Adyen was founded in 2006 by Pieter van der Does and Arnout Schuijff in Amsterdam. The name comes from the Surinamese word for “start over,” reflecting the founders’ goal of building a payment platform from scratch rather than patching legacy systems together.
Adyen’s approach is distinctive: it built a single, unified platform that handles the entire payment flow — gateway, risk management, processing, and acquiring — without relying on third-party components. This gives merchants a cleaner integration, better data, and lower costs compared to stitching together multiple vendors.
The company went public on Euronext Amsterdam in 2018 with an IPO price of 240 euros per share.
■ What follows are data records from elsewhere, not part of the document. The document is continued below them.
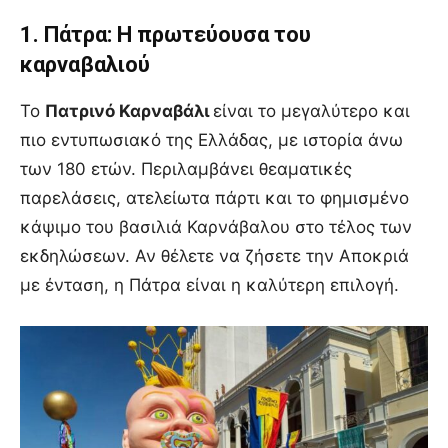
1. Πάτρα: Η πρωτεύουσα του
καρναβαλιού
Το
Πατρινό Καρναβάλι
είναι το μεγαλύτερο και
πιο εντυπωσιακό της Ελλάδας, με ιστορία άνω
των 180 ετών. Περιλαμβάνει θεαματικές
παρελάσεις, ατελείωτα πάρτι και το φημισμένο
κάψιμο του βασιλιά Καρνάβαλου στο τέλος των
εκδηλώσεων. Αν θέλετε να ζήσετε την Αποκριά
με ένταση, η Πάτρα είναι η καλύτερη επιλογή.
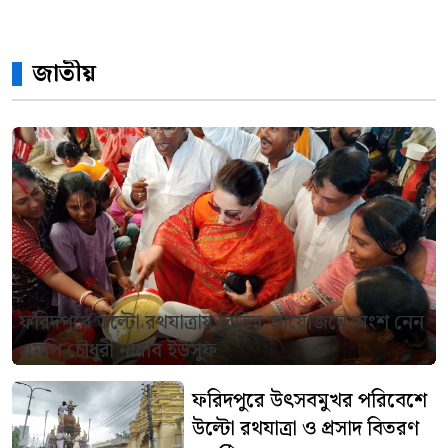
জাতীয়
ফরিদপুরে উল্টো রথযাত্রায় বিভিন্ন আয়োজনে অংশ নেন
এমপি চৌধুরী নায়াব ইউসুফ
ফরিদপুরে উৎসবমুখর পরিবেশে
উল্টো রথযাত্রা ও প্রসাদ বিতরণ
Its market cap has fluctuated but generally sits around $40-50 billion. Adyen is one of the most valuable tech companies in Europe.
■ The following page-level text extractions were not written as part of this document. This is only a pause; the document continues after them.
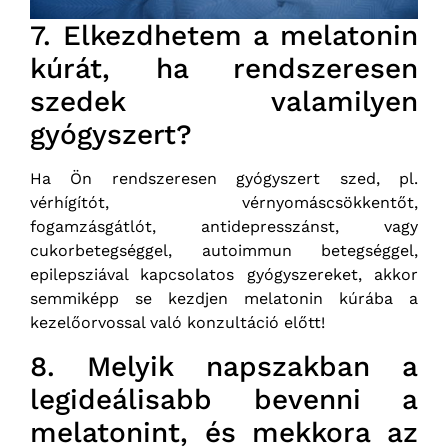
7. Elkezdhetem a melatonin
kúrát, ha rendszeresen
szedek valamilyen
gyógyszert?
Ha Ön rendszeresen gyógyszert szed, pl.
vérhígítót, vérnyomáscsökkentőt,
fogamzásgátlót, antidepresszánst, vagy
cukorbetegséggel, autoimmun betegséggel,
epilepsziával kapcsolatos gyógyszereket, akkor
semmiképp se kezdjen melatonin kúrába a
kezelőorvossal való konzultáció előtt!
8. Melyik napszakban a
legideálisabb bevenni a
melatonint, és mekkora az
Adyen’s client list reads like a Fortune 500 directory: Microsoft, Uber, Meta, Spotify, eBay, McDonald’s, and hundreds of other global brands use the platform. The company processes hundreds of billions of euros in annual payment volume across online, in-store, and mobile channels.
Revenue growth has been impressive. Adyen reported net revenue of over 1.6 billion euros in 2023, with healthy profit margins that many fintech competitors can only dream of. The company is known for disciplined hiring — it has around 4,200 employees, a fraction of competitors processing similar volumes.
Headquartered in Amsterdam, Adyen operates 27 offices across the world. Its culture emphasizes engineering excellence and long-term thinking over aggressive sales tactics.